I have yet to encounter a single woman who’s voluntarily agreed to undergo the chemical abortion procedure more than once.

— Wynette Sills

Pro-life advocates offer a different perspective to this issue. Prominent pro-life activist Wynette Sills, who is based in Sacramento, empathizes with these unborn children, especially since she spent her childhood knowing her mother initially wanted an abortion.

“The progressives in our culture think of themselves as a voice for the little guy, the disenfranchised, the marginalized, the poor,” Sills said. “They’re seeking diversity and equity and inclusion, and yet, they discriminate against what we know to be a human being who’s just much smaller and in many ways doesn’t quite look like what we think of as a human being. At those early stages of pregnancy, I can understand that, but at some point in pregnancy, most open-minded people can see that.”

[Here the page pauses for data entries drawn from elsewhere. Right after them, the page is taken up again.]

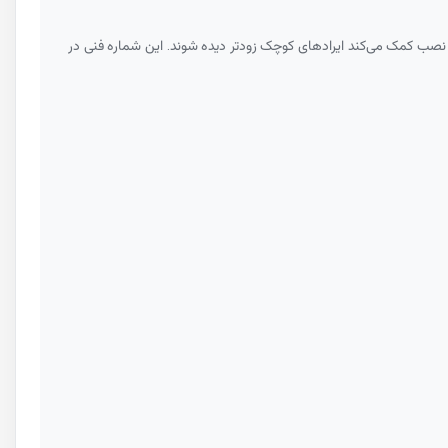
ز نصب کمک می‌کند ایرادهای کوچک زودتر دیده شوند. این شماره فنی در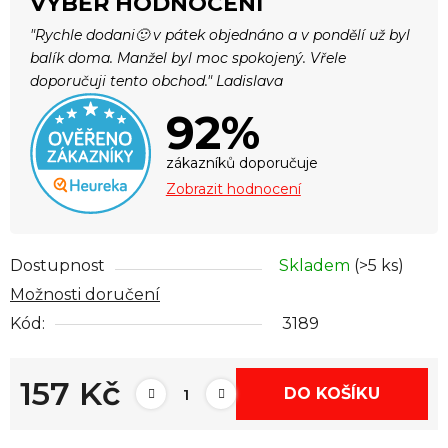
VÝBĚR HODNOCENÍ
"Rychle dodani🙂 v pátek objednáno a v pondělí už byl
balík doma. Manžel byl moc spokojený. Vřele
doporučuji tento obchod." Ladislava
92%
zákazníků doporučuje
Zobrazit hodnocení
Dostupnost
Skladem
(>5 ks)
Možnosti doručení
Kód:
3189
157 Kč
DO KOŠÍKU
Měrná cena: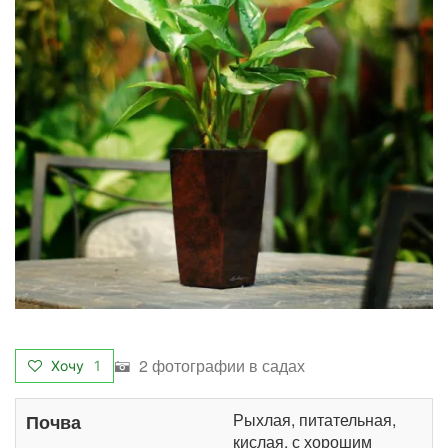
2 фотографии в садах
Хочу
1
Рыхлая, питательная,
Почва
кислая, с хорошим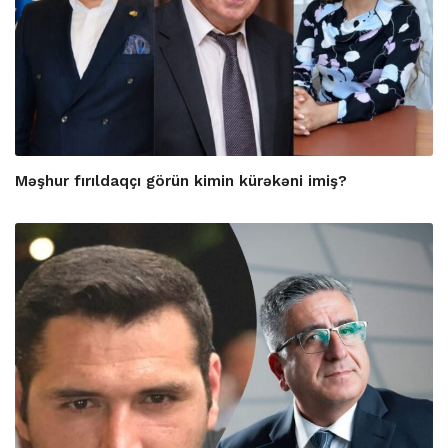
Məşhur fırıldaqçı görün kimin kürəkəni imiş?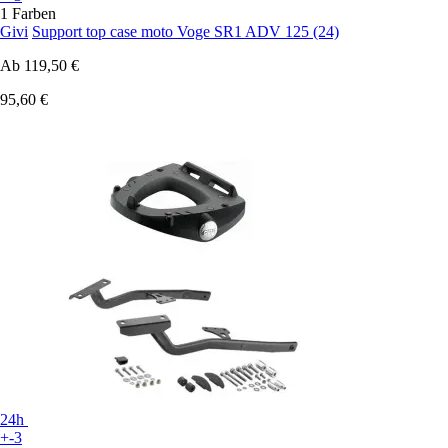
1 Farben
Givi
Support top case moto Voge SR1 ADV 125 (24)
Ab
119,50 €
95,60 €
24h
+-3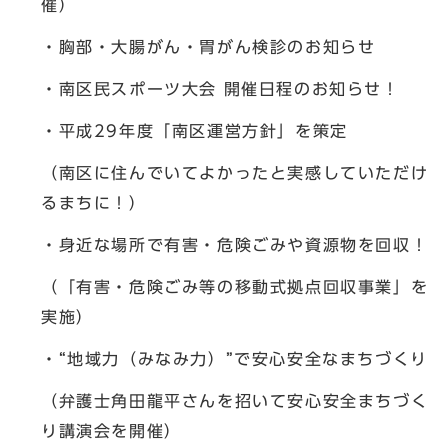
催）
・胸部・大腸がん・胃がん検診のお知らせ
・南区民スポーツ大会 開催日程のお知らせ！
・平成29年度「南区運営方針」を策定
（南区に住んでいてよかったと実感していただけ
るまちに！）
・身近な場所で有害・危険ごみや資源物を回収！
（「有害・危険ごみ等の移動式拠点回収事業」を
実施）
・“地域力（みなみ力）”で安心安全なまちづくり
（弁護士角田龍平さんを招いて安心安全まちづく
り講演会を開催）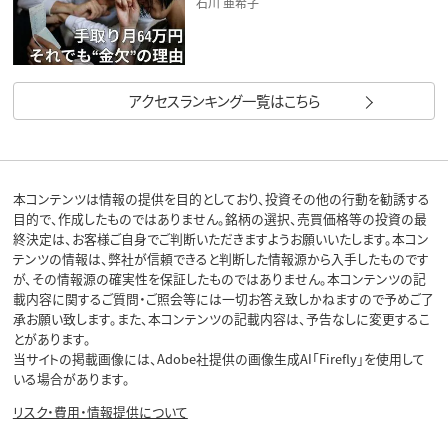
石川 亜希子
アクセスランキング一覧はこちら
本コンテンツは情報の提供を目的としており、投資その他の行動を勧誘する
目的で、作成したものではありません。銘柄の選択、売買価格等の投資の最
終決定は、お客様ご自身でご判断いただきますようお願いいたします。本コン
テンツの情報は、弊社が信頼できると判断した情報源から入手したものです
が、その情報源の確実性を保証したものではありません。本コンテンツの記
載内容に関するご質問・ご照会等には一切お答え致しかねますので予めご了
承お願い致します。また、本コンテンツの記載内容は、予告なしに変更するこ
とがあります。
当サイトの掲載画像には、Adobe社提供の画像生成AI「Firefly」を使用して
いる場合があります。
リスク・費用・情報提供について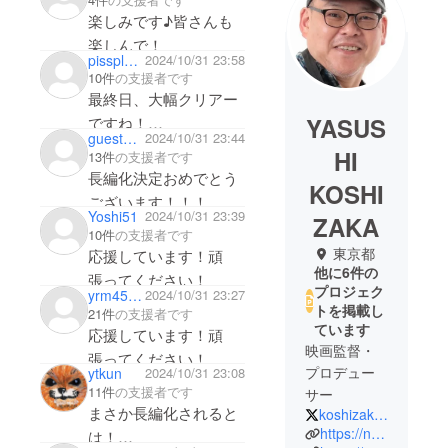
楽しみです♪皆さんも
楽しんで！
pissplayer2010
2024/10/31 23:58
10件
の支援者です
最終日、大幅クリアー
YASUS
ですね！
guest4318a92727
2024/10/31 23:44
おめでとうございま
HI
13件
の支援者です
す！
長編化決定おめでとう
KOSHI
ございます！！！
Yoshi51
2024/10/31 23:39
ZAKA
10件
の支援者です
東京都
応援しています！頑
他に6件の
張ってください！
プロジェク
yrm45841
2024/10/31 23:27
トを掲載し
21件
の支援者です
ています
応援しています！頑
映画監督・
張ってください！
プロデュー
ytkun
2024/10/31 23:08
11件
の支援者です
サー
まさか長編化されると
koshizaka3
https://note.com/koshiy
は！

Sills also shared her experiences witnessing fetuses being aborted late in pregnancies, such as 24 weeks. Not only does this weigh against human conscience, but Sills feels that easy access to abortion is falsely advertised to young women. In reality, abortion is a painful and life-impacting experience. 

“If you’ve watched videos about the chemical abortion pill — that is such a really, really unfair messaging to young women,” Sills said. “I have yet to encounter a single woman who’s voluntarily agreed to undergo the chemical abortion procedure more than once. Once is typically too much for most women to endure because it’s a miscarriage experience.”

Over the last 50 years, abortion has been weaponized as a political tool to divide groups of people. While some believe that it is important that women be able to choose what to do with their child, some believe that abortion is a cruel and harmful process. The debate over abortion will undoubtedly shape the nation for years to come.